§ **What to do**
Restate word for word the lines from the one bearing "Figure 1. Thermal" through the end of the entries below, and leave every picture out.

§ **Dataset entries**
★ ★ ★ ★

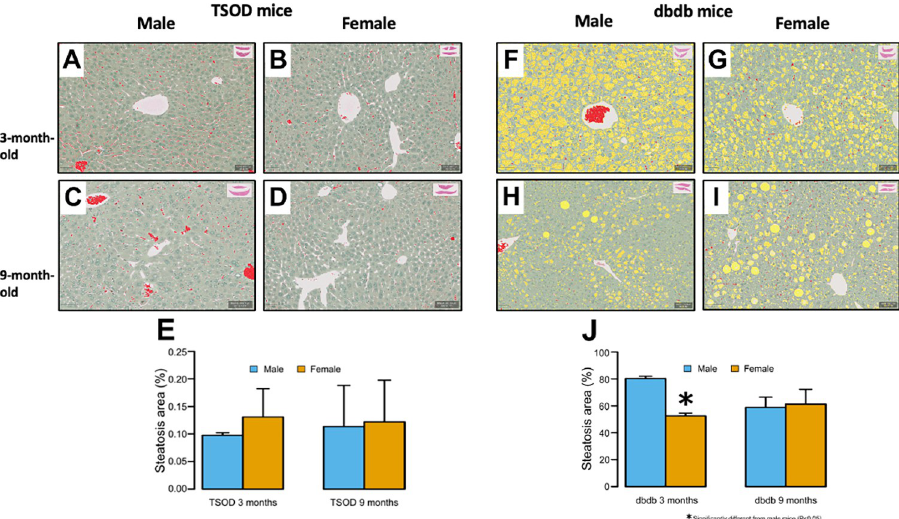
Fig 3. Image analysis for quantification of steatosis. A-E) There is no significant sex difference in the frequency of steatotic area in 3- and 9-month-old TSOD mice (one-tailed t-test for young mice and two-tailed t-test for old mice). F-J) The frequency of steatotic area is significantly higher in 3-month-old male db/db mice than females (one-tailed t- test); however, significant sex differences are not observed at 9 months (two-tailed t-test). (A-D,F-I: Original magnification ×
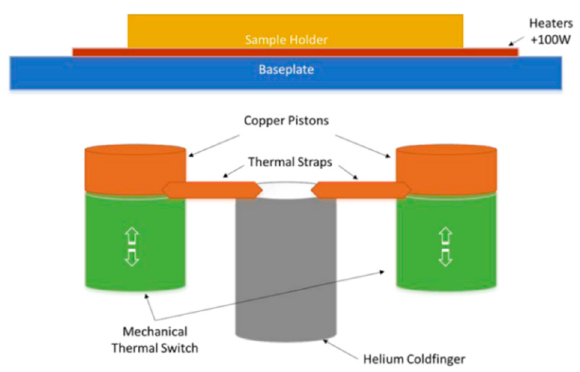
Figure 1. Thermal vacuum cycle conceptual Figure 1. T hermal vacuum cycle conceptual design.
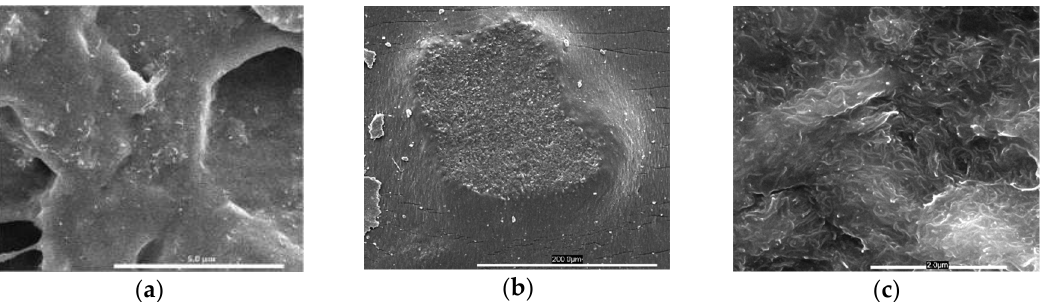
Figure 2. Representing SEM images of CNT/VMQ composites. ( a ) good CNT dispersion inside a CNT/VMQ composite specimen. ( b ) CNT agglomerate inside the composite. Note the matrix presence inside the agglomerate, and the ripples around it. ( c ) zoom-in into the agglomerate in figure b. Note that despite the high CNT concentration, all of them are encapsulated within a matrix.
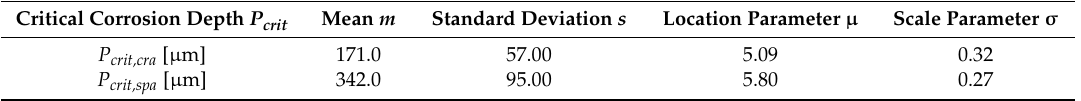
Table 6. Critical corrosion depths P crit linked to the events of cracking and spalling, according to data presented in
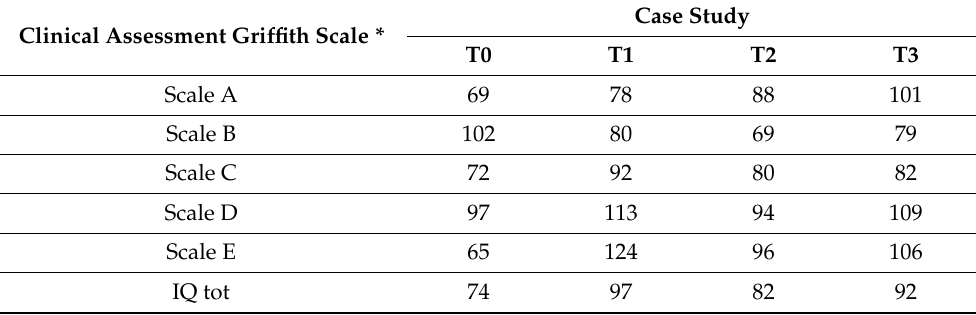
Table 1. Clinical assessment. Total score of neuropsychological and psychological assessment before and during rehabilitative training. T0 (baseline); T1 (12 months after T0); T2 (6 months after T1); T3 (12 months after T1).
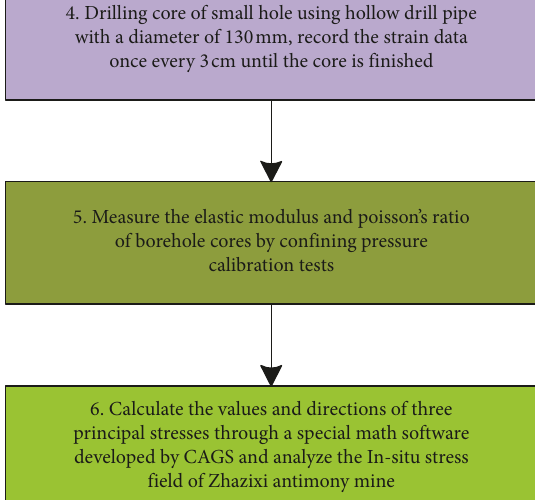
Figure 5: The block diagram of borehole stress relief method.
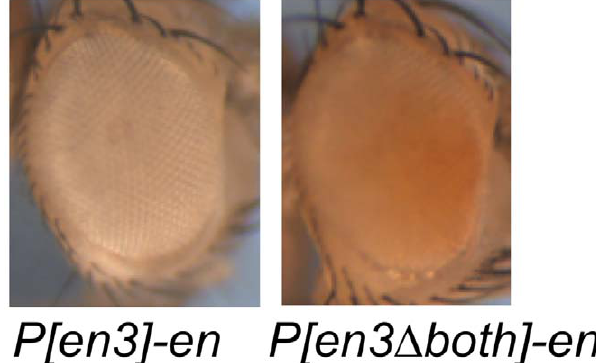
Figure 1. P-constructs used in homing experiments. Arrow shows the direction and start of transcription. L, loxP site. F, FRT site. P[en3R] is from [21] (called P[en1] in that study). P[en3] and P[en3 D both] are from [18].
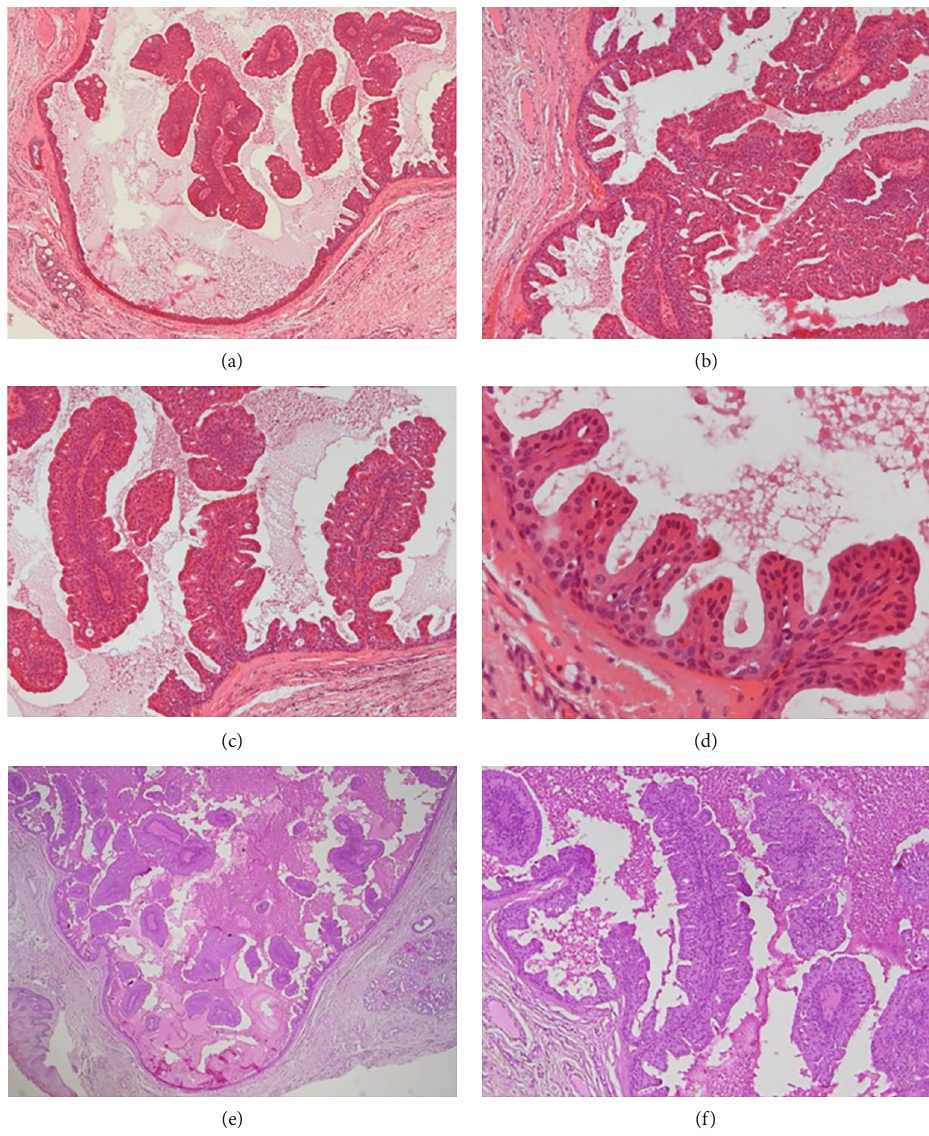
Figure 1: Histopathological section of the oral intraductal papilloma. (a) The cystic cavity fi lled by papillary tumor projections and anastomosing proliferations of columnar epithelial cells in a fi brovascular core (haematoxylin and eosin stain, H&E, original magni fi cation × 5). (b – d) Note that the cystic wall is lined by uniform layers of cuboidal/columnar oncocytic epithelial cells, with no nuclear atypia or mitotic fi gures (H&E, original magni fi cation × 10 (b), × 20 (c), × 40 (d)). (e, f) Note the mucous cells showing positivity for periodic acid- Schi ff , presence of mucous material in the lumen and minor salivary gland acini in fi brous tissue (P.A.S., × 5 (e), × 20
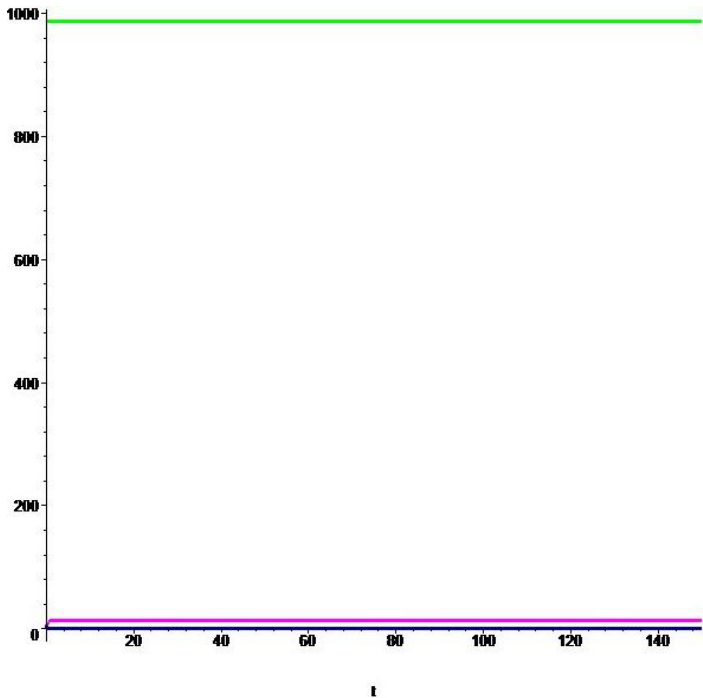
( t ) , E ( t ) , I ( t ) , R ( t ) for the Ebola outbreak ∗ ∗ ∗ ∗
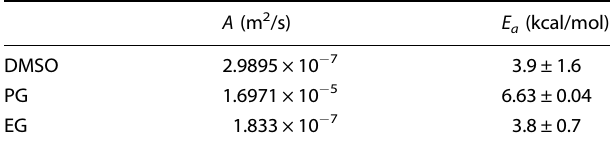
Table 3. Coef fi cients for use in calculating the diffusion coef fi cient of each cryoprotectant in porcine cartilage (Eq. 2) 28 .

★ ★ ★ ★

§ **Exercise output**
Figure 1. Thermal vacuum cycle conceptual Figure 1. T hermal vacuum cycle conceptual design.
Figure 2. Representing SEM images of CNT/VMQ composites. ( a ) good CNT dispersion inside a CNT/VMQ composite specimen. ( b ) CNT agglomerate inside the composite. Note the matrix presence inside the agglomerate, and the ripples around it. ( c ) zoom-in into the agglomerate in figure b. Note that despite the high CNT concentration, all of them are encapsulated within a matrix.
Table 6. Critical corrosion depths P crit linked to the events of cracking and spalling, according to data presented in
Table 1. Clinical assessment. Total score of neuropsychological and psychological assessment before and during rehabilitative training. T0 (baseline); T1 (12 months after T0); T2 (6 months after T1); T3 (12 months after T1).
Figure 5: The block diagram of borehole stress relief method.
Figure 1. P-constructs used in homing experiments. Arrow shows the direction and start of transcription. L, loxP site. F, FRT site. P[en3R] is from [21] (called P[en1] in that study). P[en3] and P[en3 D both] are from [18].
Figure 1: Histopathological section of the oral intraductal papilloma. (a) The cystic cavity fi lled by papillary tumor projections and anastomosing proliferations of columnar epithelial cells in a fi brovascular core (haematoxylin and eosin stain, H&E, original magni fi cation × 5). (b – d) Note that the cystic wall is lined by uniform layers of cuboidal/columnar oncocytic epithelial cells, with no nuclear atypia or mitotic fi gures (H&E, original magni fi cation × 10 (b), × 20 (c), × 40 (d)). (e, f) Note the mucous cells showing positivity for periodic acid- Schi ff , presence of mucous material in the lumen and minor salivary gland acini in fi brous tissue (P.A.S., × 5 (e), × 20
( t ) , E ( t ) , I ( t ) , R ( t ) for the Ebola outbreak ∗ ∗ ∗ ∗
Table 3. Coef fi cients for use in calculating the diffusion coef fi cient of each cryoprotectant in porcine cartilage (Eq. 2) 28 .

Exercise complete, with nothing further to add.